Make sure you create a "revision" of your models and that you "upgrade" your database with that revision every time you
change them.
This is what will update the tables in your database.
Otherwise, your application will have errors.
* Start an interactive session in the backend container:
```console
$ docker exec -it dap-api-reload bash
```
* If you created a new model in `./app/app/models/`, make sure to import it in `./app/app/db/import_models.py`,
that imports all the models that will be used by Alembic.
* After changing a model (for example, adding a column) inside the container, create a revision, e.g.:
```console
$ alembic revision --autogenerate -m "Add column last_name to User model"
```
* Commit to the git repository the files generated in the alembic directory.
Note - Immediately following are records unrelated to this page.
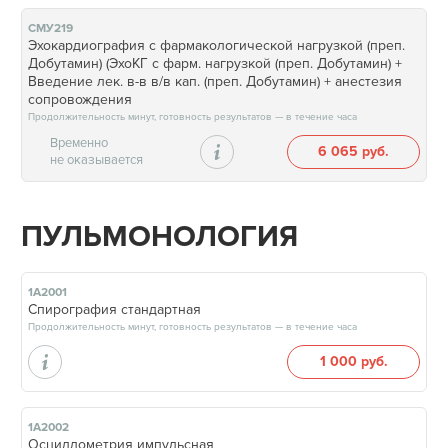
СМУ219
Эхокардиография с фармакологической нагрузкой (преп.
Добутамин) (ЭхоКГ с фарм. нагрузкой (преп. Добутамин) +
Введение лек. в-в в/в кап. (преп. Добутамин) + анестезия
сопровождения
Продолжительность минут, готовность результатов — в течение часа
Временно
6 065 руб.
не оказывается
ПУЛЬМОНОЛОГИЯ
1А2001
Спирография стандартная
Продолжительность минут, готовность результатов — в течение часа
1 000 руб.
1А2002
Осциллометрия импульсная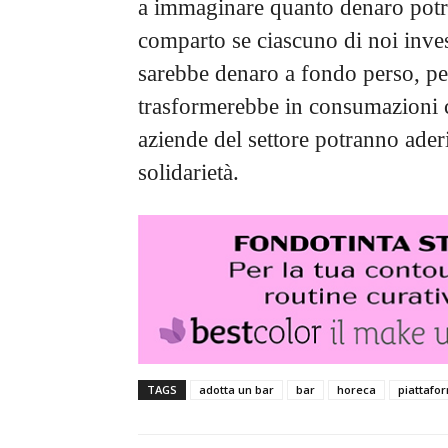
a immaginare quanto denaro potr
comparto se ciascuno di noi inves
sarebbe denaro a fondo perso, pe
trasformerebbe in consumazioni
aziende del settore potranno aderi
solidarietà.
TAGS
adotta un bar
bar
horeca
piattafo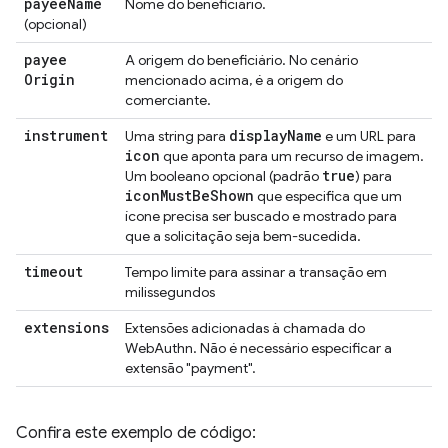
payee
Name
Nome do beneficiário.
(opcional)
payee
A origem do beneficiário. No cenário
Origin
mencionado acima, é a origem do
comerciante.
instrument
display
Name
Uma string para
e um URL para
icon
que aponta para um recurso de imagem.
true
Um booleano opcional (padrão
) para
icon
Must
Be
Shown
que especifica que um
ícone precisa ser buscado e mostrado para
que a solicitação seja bem-sucedida.
timeout
Tempo limite para assinar a transação em
milissegundos
extensions
Extensões adicionadas à chamada do
WebAuthn. Não é necessário especificar a
extensão "payment".
Confira este exemplo de código: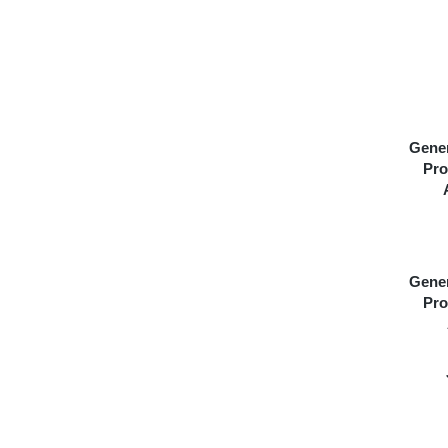
Gener
Pro
Gener
Pro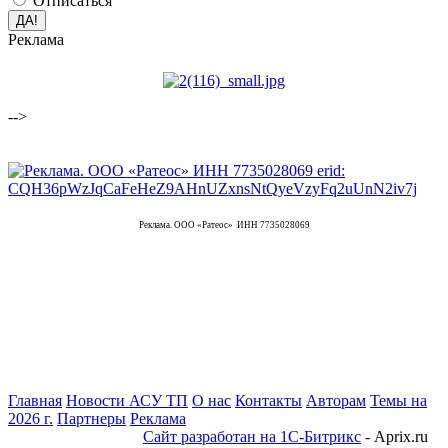
Отписаться
Реклама
-->
Реклама. ООО «Ратеос» ИНН 7735028069
Главная
Новости АСУ ТП
О нас
Контакты
Авторам
Темы на
2026 г.
Партнеры
Реклама
Сайт разработан на 1С-Битрикс
- Aprix.ru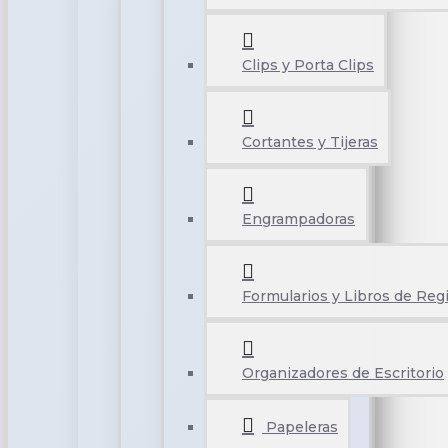
Clips y Porta Clips
Cortantes y Tijeras
Engrampadoras
Formularios y Libros de Reg
Organizadores de Escritorio
Papeleras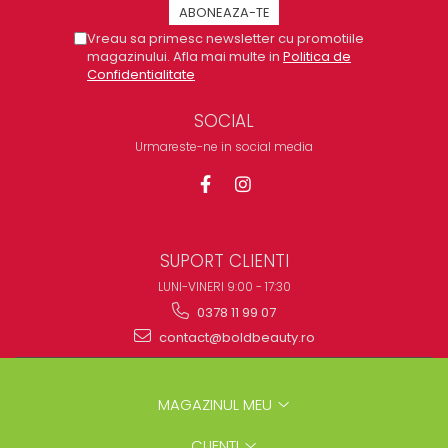
Vreau sa primesc newsletter cu promotiile
magazinului. Afla mai multe in
Politica de
Confidentialitate
SOCIAL
Urmareste-ne in social media
SUPORT CLIENTI
LUNI-VINERI 9:00 - 17:30
0378 11 99 07
contact@boldbeauty.ro
MAGAZINUL MEU
CLIENTI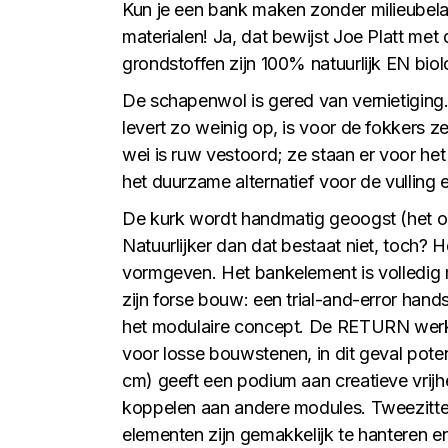
Kun je een bank maken zonder milieubela
materialen! Ja, dat bewijst Joe Platt 
grondstoffen zijn 100% natuurlijk EN bio
De schapenwol is gered van vernietiging
levert zo weinig op, is voor de fokkers z
wei is ruw vestoord; ze staan er voor he
het duurzame alternatief voor de vulling
De kurk wordt handmatig geoogst (het o
Natuurlijker dan dat bestaat niet, toch? 
vormgeven. Het bankelement is volledig 
zijn forse bouw: een trial-and-error hands
het modulaire concept. De RETURN werkt
voor losse bouwstenen, in dit geval pote
cm) geeft een podium aan creatieve vrij
koppelen aan andere modules. Tweezitter,
elementen zijn gemakkelijk te hanteren e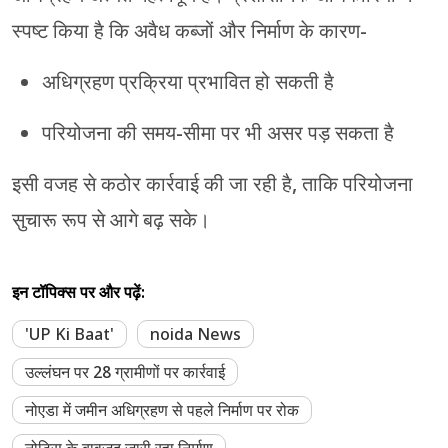
स्पष्ट किया है कि अवैध कब्जों और निर्माण के कारण-
अधिग्रहण प्रक्रिया प्रभावित हो सकती है
परियोजना की समय-सीमा पर भी असर पड़ सकता है
इसी वजह से कठोर कार्रवाई की जा रही है, ताकि परियोजना
सुचारू रूप से आगे बढ़ सके।
इन टॉपिक्स पर और पढ़ें:
'UP Ki Baat'
noida News
उल्लंघन पर 28 ग्रामीणों पर कार्रवाई
नोएडा में जमीन अधिग्रहण से पहले निर्माण पर रोक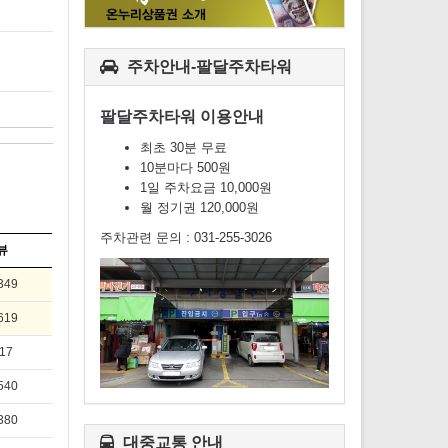
주차안내-팔달주차타워
팔달주차타워 이용안내
최초 30분 무료
10분마다 500원
1일 주차요금 10,000원
월 정기권 120,000원
주차관련 문의 : 031-255-3026
뷰
349
619
17
540
380
대중교통 안내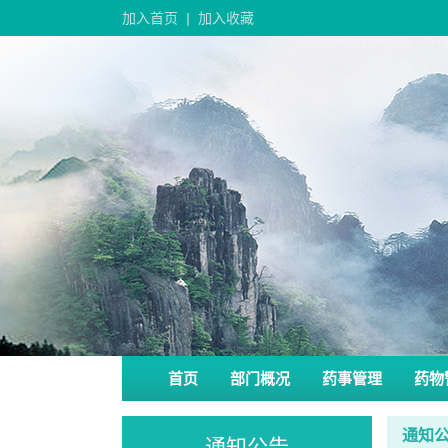
加入首页
|
加入收藏
首页
部门概况
药事管理
药物
通知
通知公告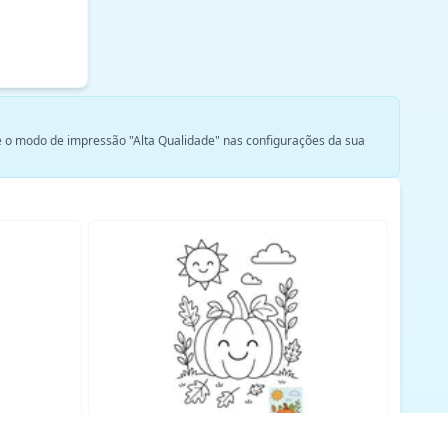
ne o modo de impressão "Alta Qualidade" nas configurações da sua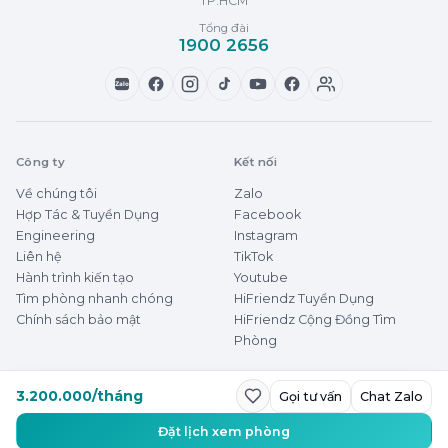
TP.HCM
Tổng đài
1900 2656
Zalo
Công ty
Kết nối
Về chúng tôi
Zalo
Hợp Tác & Tuyển Dụng
Facebook
Engineering
Instagram
Liên hệ
TikTok
Hành trình kiến tạo
Youtube
Tìm phòng nhanh chóng
HiFriendz Tuyển Dụng
Chính sách bảo mật
HiFriendz Cộng Đồng Tìm
Phòng
3.200.000/tháng
Gọi tư vấn
Chat Zalo
© 2026 HiFriendz
Thuê phòng dễ dàng
Đặt lịch xem phòng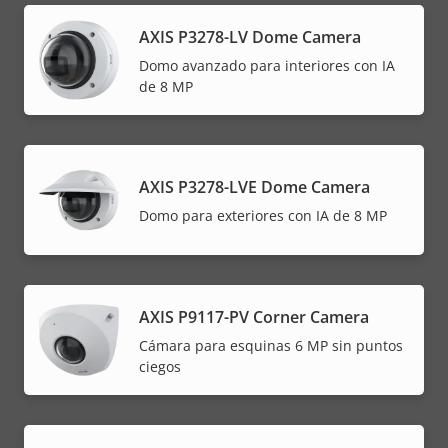
AXIS P3278-LV Dome Camera
Domo avanzado para interiores con IA
de 8 MP
AXIS P3278-LVE Dome Camera
Domo para exteriores con IA de 8 MP
AXIS P9117-PV Corner Camera
Cámara para esquinas 6 MP sin puntos
ciegos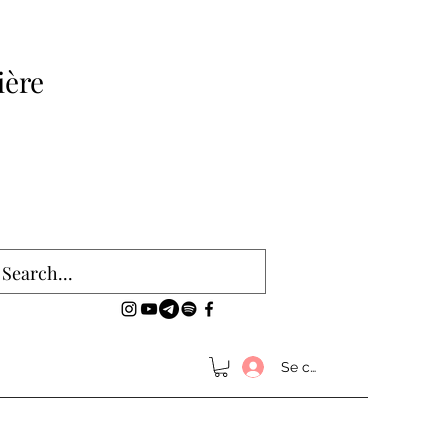
ière
Se connecter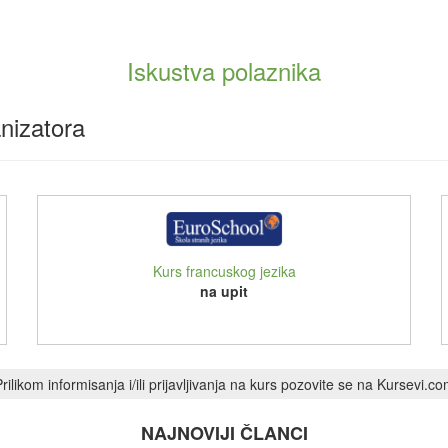
Iskustva polaznika
nizatora
Kurs francuskog jezika
na upit
rilikom informisanja i/ili prijavljivanja na kurs pozovite se na Kursevi.c
NAJNOVIJI ČLANCI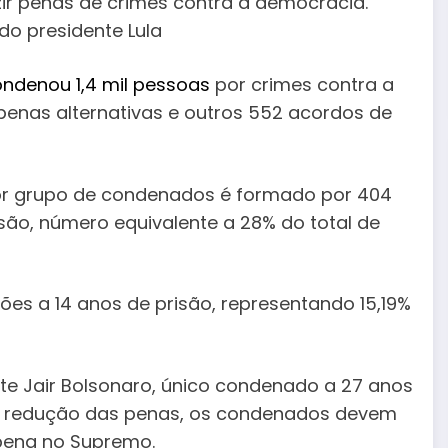
uzir penas de crimes contra a democracia.
do presidente Lula
ndenou 1,4 mil pessoas
por crimes contra a
penas alternativas e outros 552 acordos de
or grupo de condenados é formado por 404
ão, número equivalente a 28% do total de
es a 14 anos de prisão, representando 15,19%
nte Jair Bolsonaro, único condenado a 27 anos
 da redução das penas, os condenados devem
 pena no Supremo.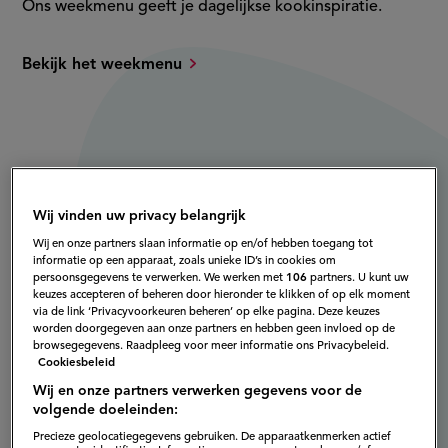
Ons weekmenu geeft je dagelijkse kookinspiratie.
Bekijk het weekmenu
Wij vinden uw privacy belangrijk
Wij en onze partners slaan informatie op en/of hebben toegang tot
informatie op een apparaat, zoals unieke ID’s in cookies om
persoonsgegevens te verwerken. We werken met
106
partners. U kunt uw
keuzes accepteren of beheren door hieronder te klikken of op elk moment
via de link ‘Privacyvoorkeuren beheren’ op elke pagina. Deze keuzes
worden doorgegeven aan onze partners en hebben geen invloed op de
browsegegevens. Raadpleeg voor meer informatie ons Privacybeleid.
Cookiesbeleid
Wij en onze partners verwerken gegevens voor de
volgende doeleinden:
Precieze geolocatiegegevens gebruiken. De apparaatkenmerken actief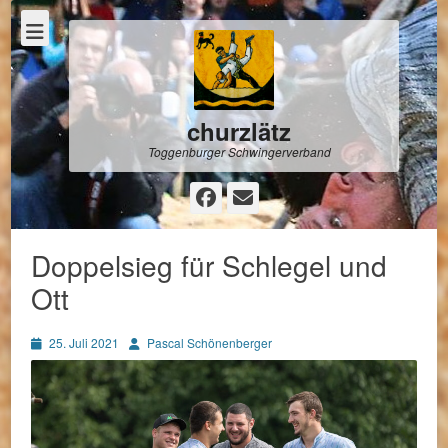
churzlätz
Toggenburger Schwingerverband
Facebook
E-
Mail
Doppelsieg für Schlegel und
Ott
Posted
Autor
25. Juli 2021
Pascal Schönenberger
on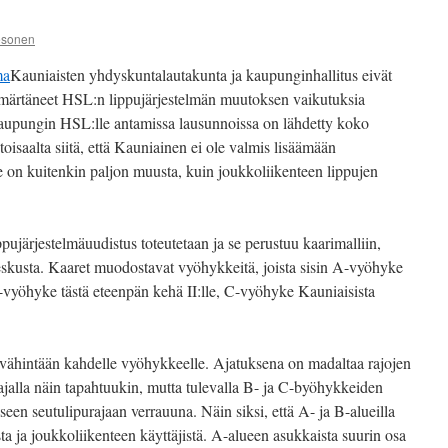
esonen
ma
Kauniaisten yhdyskuntalautakunta ja kaupunginhallitus eivät
ymmärtäneet HSL:n lippujärjestelmän muutoksen vaikutuksia
aupungin HSL:lle antamissa lausunnoissa on lähdetty koko
toisaalta siitä, että Kauniainen ei ole valmis lisäämään
 on kuitenkin paljon muusta, kuin joukkoliikenteen lippujen
ppujärjestelmäuudistus toteutetaan ja se perustuu kaarimalliin,
eskusta. Kaaret muodostavat vyöhykkeitä, joista sisin A-vyöhyke
B-vyöhyke tästä eteenpän kehä II:lle, C-vyöhyke Kauniaisista
a vähintään kahdelle vyöhykkeelle. Ajatuksena on madaltaa rajojen
jalla näin tapahtuukin, mutta tulevalla B- ja C-byöhykkeiden
seen seutulipurajaan verrauuna. Näin siksi, että A- ja B-alueilla
a ja joukkoliikenteen käyttäjistä. A-alueen asukkaista suurin osa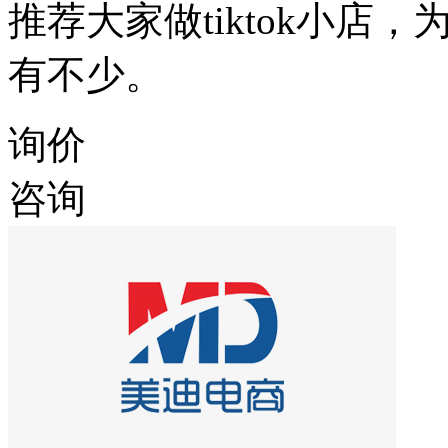
推荐大家做tiktok小店
有不少。
询价
咨询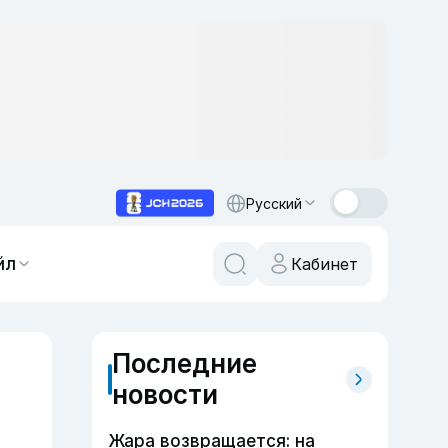
Русский
йл
Кабинет
Последние
новости
Жара возвращается: на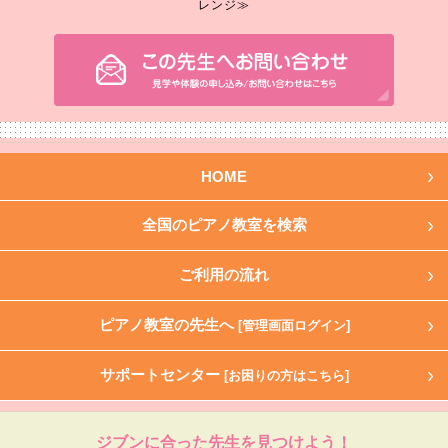
レンジ≫
HOME
全国のピアノ教室を検索
ご利用の流れ
ピアノ教室の先生へ
[管理画面ログイン]
サポートセンター
[お困りの方はこちら]
ジブンに合った先生を見つけよう！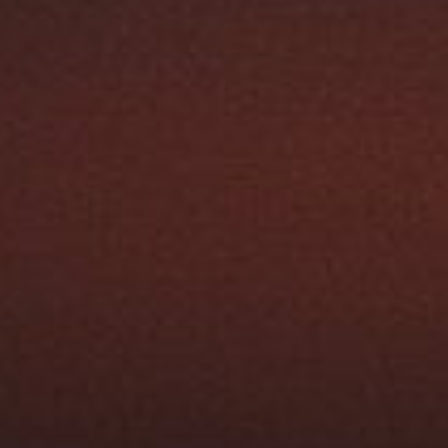
Austroflamm Flok 2.0
2328,00
€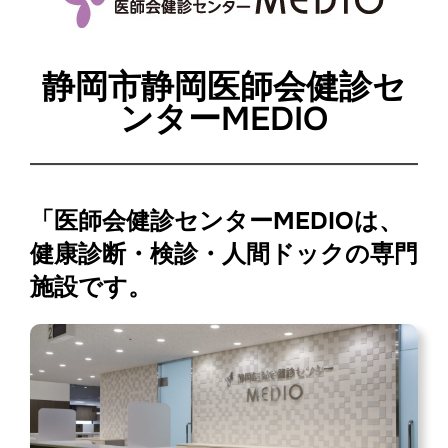
静岡市静岡医師会健診セ
ンターMEDIO
「
医師会健診センターMEDIOは、
健康診断・検診・人間ドックの専門
施設です。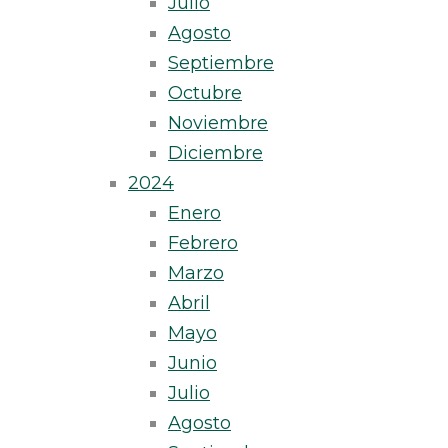
Julio
Agosto
Septiembre
Octubre
Noviembre
Diciembre
2024
Enero
Febrero
Marzo
Abril
Mayo
Junio
Julio
Agosto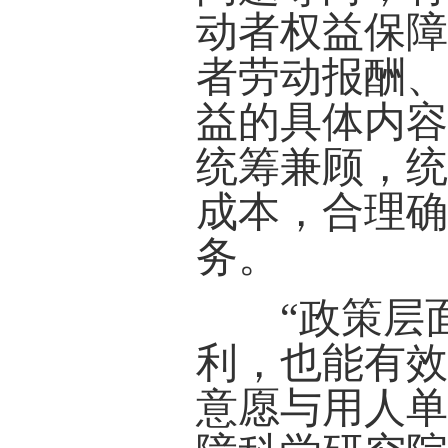
动者权益保
者劳动报酬
益的具体内
统筹兼顾，
成本，合理
务。
“政策层面
利，也能有
意愿与用人单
* After creating the revision, run the migration in the database (this is what will actually change the database):
```console
$ alembic upgrade head
```
If you don't want to start with the default models and want to remove them / modify them, from the beginning,
without having any previous revision, you can remove the revision files (`.py` Python files) under `./backend/app/alembic/versions/`.
Then create a first migration as described above.
See Readme in alembic for further information.